Tenslotte rekent de rechtbank het de verdachte zwaar aan dat zijn minderjarige dochter getuige moest zijn van zijn handelen en dat haar, voor de verdachte onverwachte, aanwezigheid hem niet tot bezinning deed komen. De dochter heeft zich uit angst opgesloten in de badkamer en heeft daar 112 gebeld. Ook voor zijn dochter moet de staat van zijn en zijn handelen zeer beangstigend zijn geweest.

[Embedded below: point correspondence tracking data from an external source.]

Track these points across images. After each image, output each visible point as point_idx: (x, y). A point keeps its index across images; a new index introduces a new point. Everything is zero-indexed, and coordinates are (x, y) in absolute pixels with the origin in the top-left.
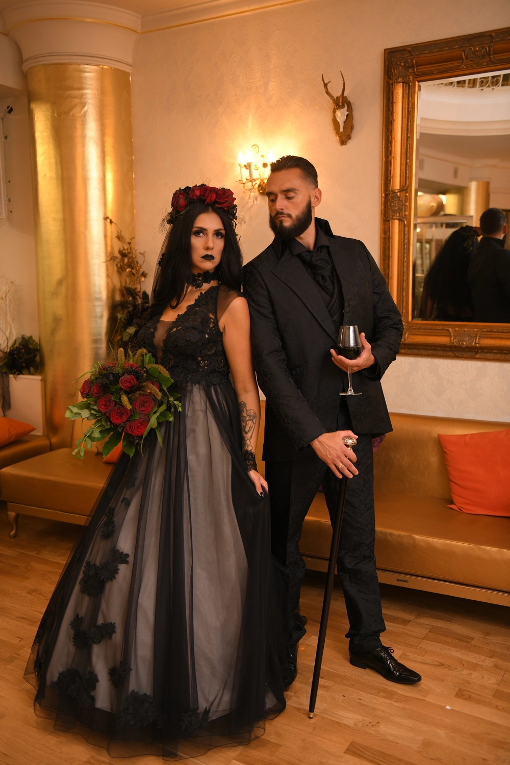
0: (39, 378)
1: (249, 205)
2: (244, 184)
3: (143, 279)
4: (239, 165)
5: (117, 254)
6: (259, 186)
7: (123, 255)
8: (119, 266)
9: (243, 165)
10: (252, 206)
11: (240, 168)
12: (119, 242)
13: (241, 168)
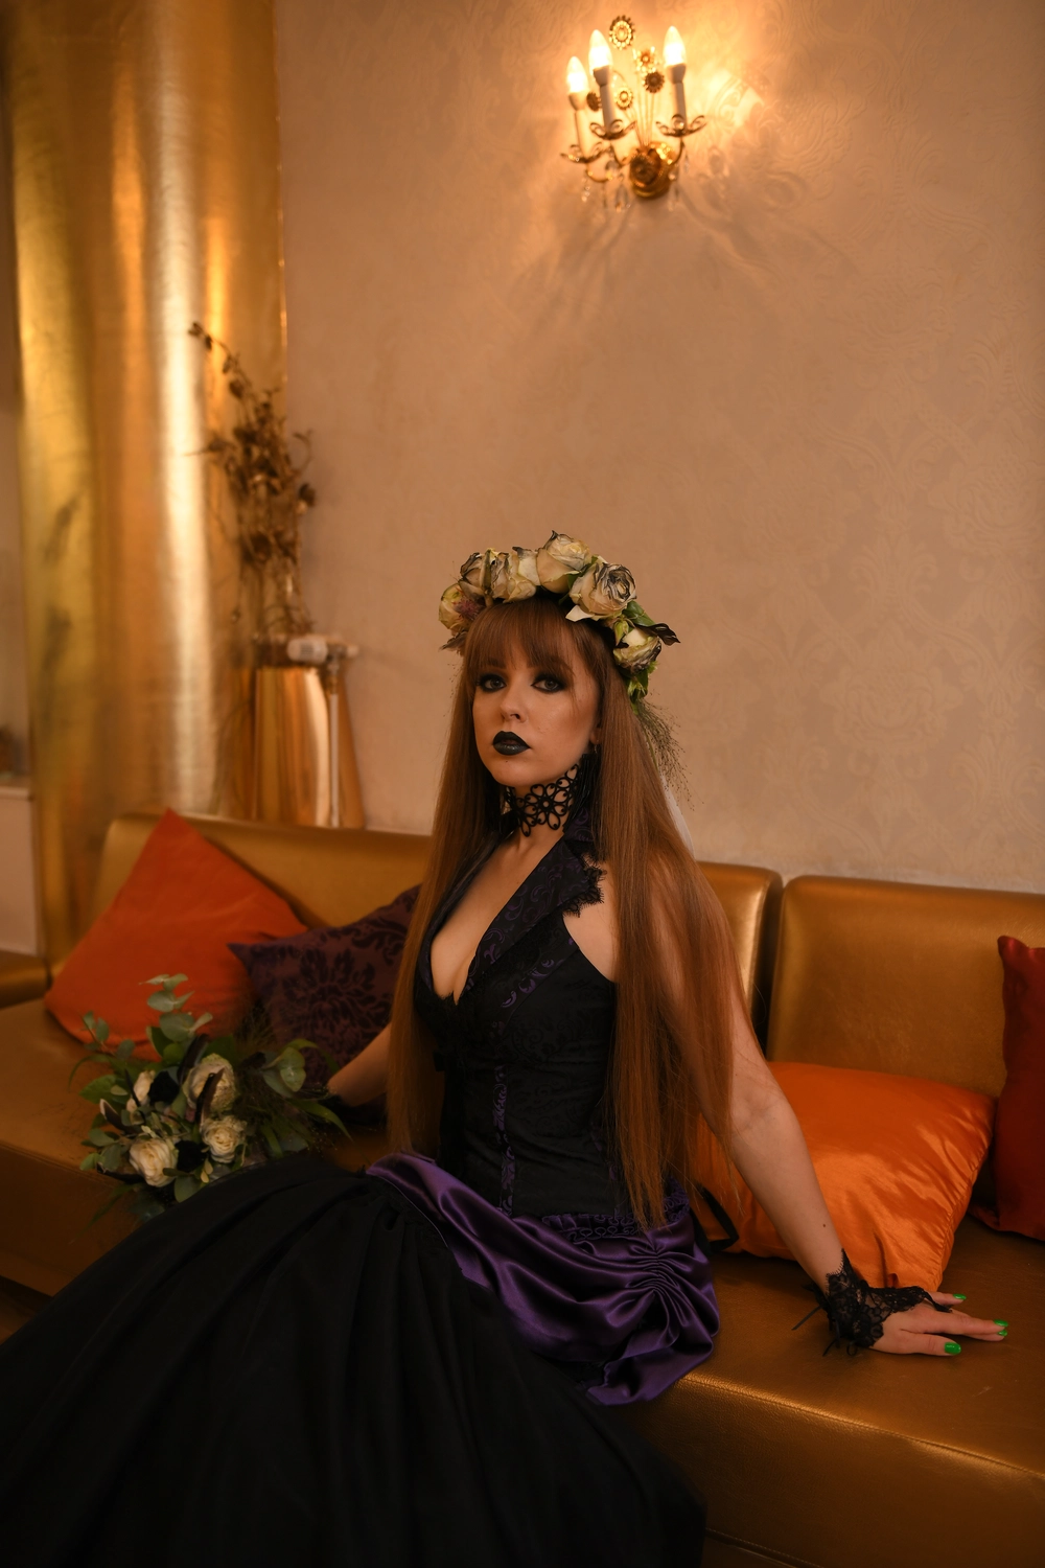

De persoon van de verdachte
Met betrekking tot de persoon van de verdachte heeft de rechtbank in het bijzonder gelet op:
- het op naam van de verdachte staand Uittreksel Justitiële Documentatie, gedateerd 29 november 2023, waaruit blijkt dat de verdachte reeds eerder terzake van gewelds- en vermogensdelicten is veroordeeld. Deze veroordelingen zijn van lang geleden en zullen door de rechtbank niet bij de straftoemeting worden betrokken;
- het over de verdachte uitgebrachte psychologisch rapport van 13 februari 2024;
- het over de verdachte uitgebrachte psychiatrisch rapport van 12 februari 2024;
- het over de verdachte uitgebrachte voorlichtingsrapport van 15 april 2024 van [reclasseringswerker]
(als reclasseringswerker verbonden aan Reclassering Nederland)
.
De psycholoog en de psychiater komen tot de conclusie dat er geen sprake is geweest van een (psychische) stoornis die van invloed is geweest op het tenlastegelegde. Geadviseerd wordt de verdachte volledig toerekeningsvatbaar te verklaren voor de door hem gepleegde feiten, indien bewezen verklaard. In verband met het ontbreken van een stoornis kan geen gewogen uitspraak worden gedaan over het risico op recidive. De deskundigen achten geen indicatie aanwezig voor een behandeling in strafrechtelijk kader. Wel wordt een reclasseringstoezicht aanbevolen, gezien de verschillende psychosociale problemen van de verdachte en zijn beperkte coping vaardigheden.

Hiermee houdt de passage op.